As someone who fell in love with the stage production of RENT, I was rather apprehensive of its success as a film adaptation. My apprehension was spawned, in part, because I find it a little weird when people spontaneously burst into song, but in stage musicals I can believe it. This is where the problem of making the jump from stage to the big screen comes in and the reason that most stage musicals fail as movies, but others, like RENT, manage to make the transition.
The film begins with the most popular song, “Seasons of Love,” with all eight cast members standing on a bare soundstage, each in their own spotlight. Opening with the musical’s signature song was a great way to introduce viewers to the major theme of the story: love. From there, the film follows the original arc of the story about eight friends as they struggle with poverty, drug addiction, relationships and AIDS at the end of the 1980s.

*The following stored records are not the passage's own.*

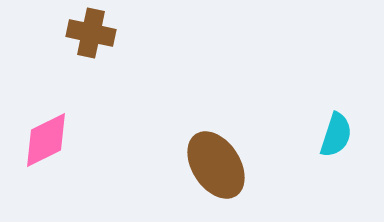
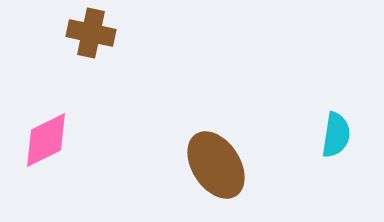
cyan semicircle: rotated 9 degrees counterclockwise
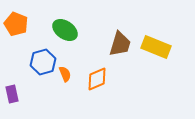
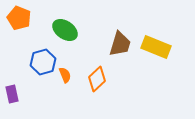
orange pentagon: moved 3 px right, 6 px up
orange semicircle: moved 1 px down
orange diamond: rotated 20 degrees counterclockwise
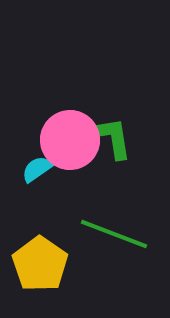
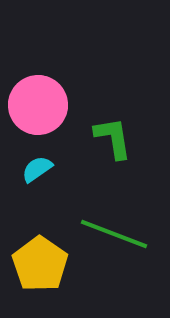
pink circle: moved 32 px left, 35 px up
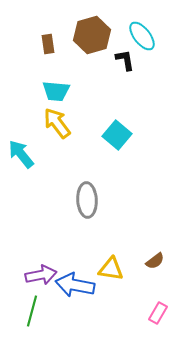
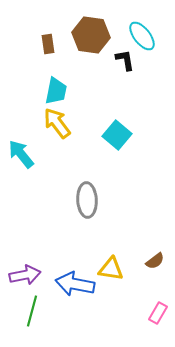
brown hexagon: moved 1 px left; rotated 24 degrees clockwise
cyan trapezoid: rotated 84 degrees counterclockwise
purple arrow: moved 16 px left
blue arrow: moved 1 px up
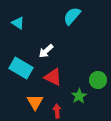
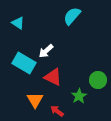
cyan rectangle: moved 3 px right, 5 px up
orange triangle: moved 2 px up
red arrow: rotated 48 degrees counterclockwise
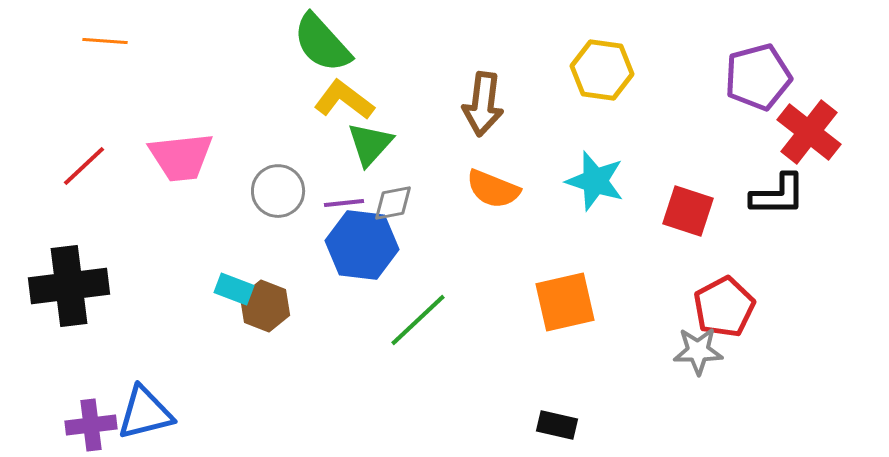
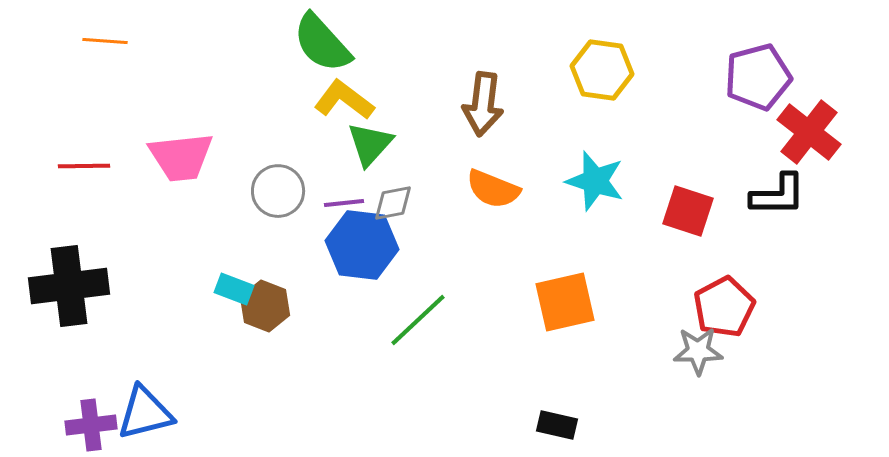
red line: rotated 42 degrees clockwise
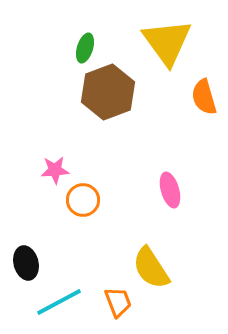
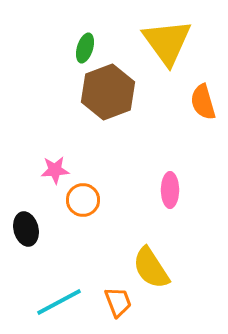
orange semicircle: moved 1 px left, 5 px down
pink ellipse: rotated 16 degrees clockwise
black ellipse: moved 34 px up
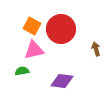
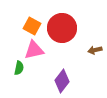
red circle: moved 1 px right, 1 px up
brown arrow: moved 1 px left, 1 px down; rotated 88 degrees counterclockwise
green semicircle: moved 3 px left, 3 px up; rotated 112 degrees clockwise
purple diamond: rotated 60 degrees counterclockwise
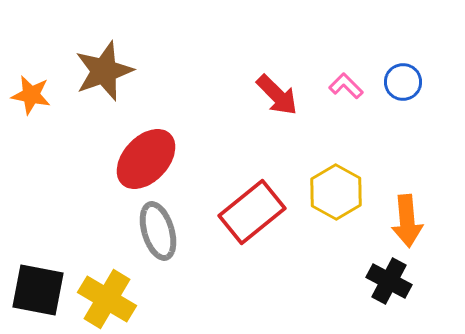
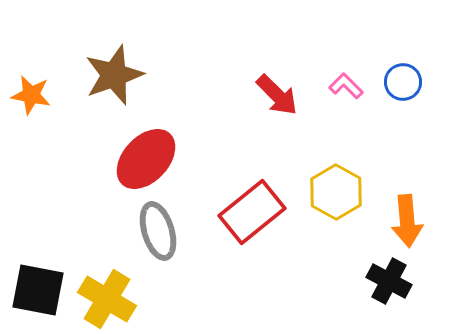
brown star: moved 10 px right, 4 px down
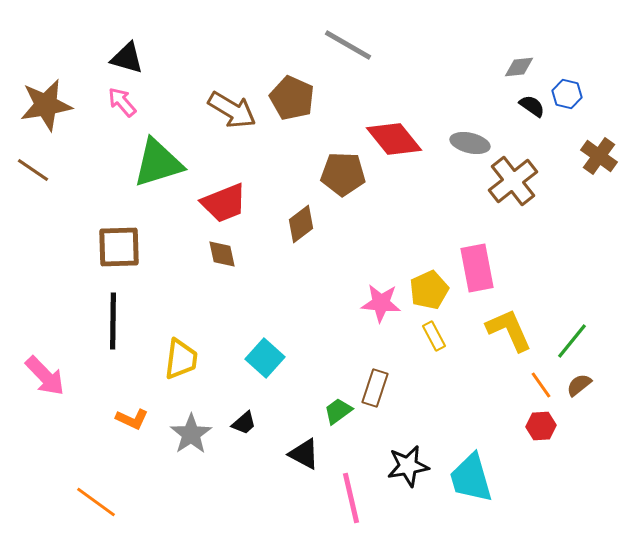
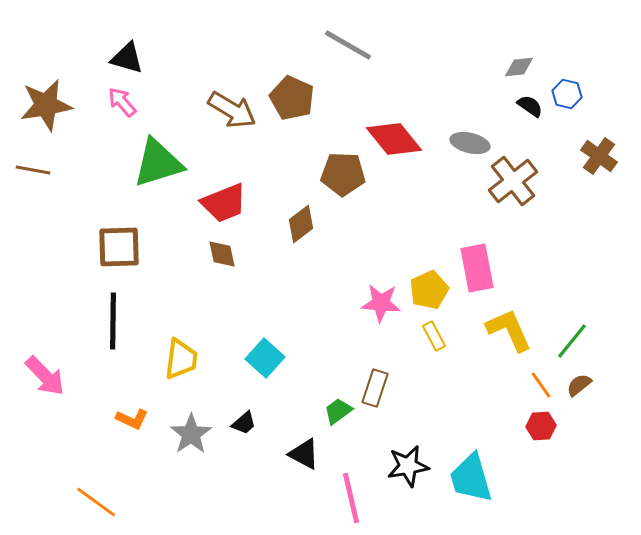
black semicircle at (532, 106): moved 2 px left
brown line at (33, 170): rotated 24 degrees counterclockwise
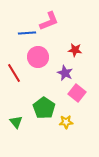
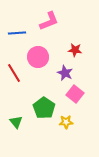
blue line: moved 10 px left
pink square: moved 2 px left, 1 px down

The biggest problem with the film is the chemistry between the characters. All but two are from the original stage cast. Many of the cast members seem tired of their roles, delivering extremely rehearsed performances. But newcomer Rosario Dawson (Mimi), and original cast members Anthony Rapp and Wilson Jermaine Heredia deliver energetic and inspired performances.

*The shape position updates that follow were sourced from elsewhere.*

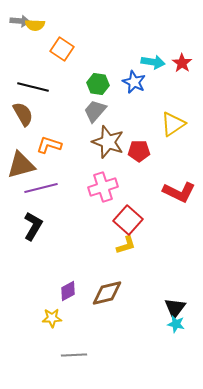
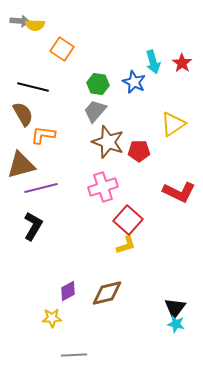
cyan arrow: rotated 65 degrees clockwise
orange L-shape: moved 6 px left, 10 px up; rotated 10 degrees counterclockwise
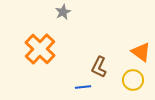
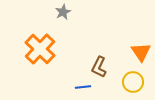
orange triangle: rotated 20 degrees clockwise
yellow circle: moved 2 px down
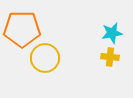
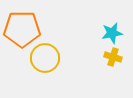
yellow cross: moved 3 px right; rotated 12 degrees clockwise
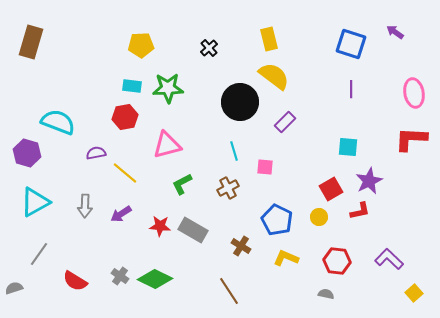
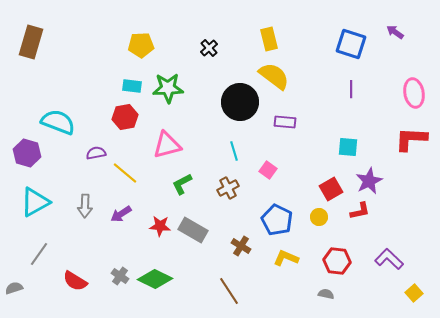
purple rectangle at (285, 122): rotated 50 degrees clockwise
pink square at (265, 167): moved 3 px right, 3 px down; rotated 30 degrees clockwise
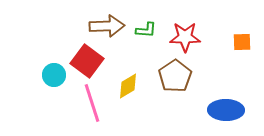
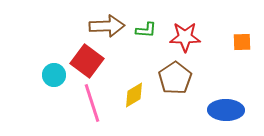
brown pentagon: moved 2 px down
yellow diamond: moved 6 px right, 9 px down
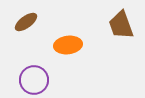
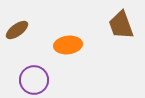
brown ellipse: moved 9 px left, 8 px down
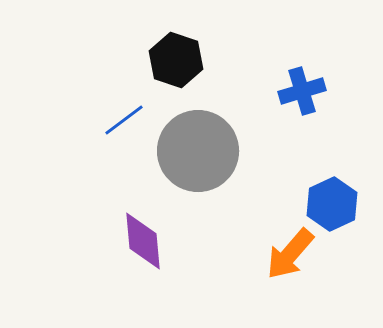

It has taken RENT almost 10 years to make the jump from stage to screen. It started as a stage reading in 1993 and debuted as a musical in 1996. The musical garnered rave reviews and a huge cult following during its time on Broadway and as a traveling production. Jonathon Larson, the musical’s creator, died of an undiagnosed brain aneurysm only hours before the stage production’s debut. Larson’s death is said to have brought the cast together in ways they might not have before. Many of the original cast members reprised their roles in the film version.
If anything, RENT embraces its song and dance numbers, transitioning from dialogue to fully choreographed songs with only slight clumsiness. The film adaptation of RENT makes no effort to hide its Broadway roots; it embraces the original stage version, merely trying to enhance, not revamp.
The film version allows audiences to see close-ups of the cast’s faces, something that is difficult to get in the theater setting unless you can afford orchestra seats. Director Chris Columbus takes full advantage of the film medium, creating montages and dream sequences not possible in the play.
All in all, fans of the stage version may take issue with the film version; the questionable chemistry between cast members does not leave audiences with the bittersweet feeling of the stage performance. But the advantages of film win out over the restrictions of the stage.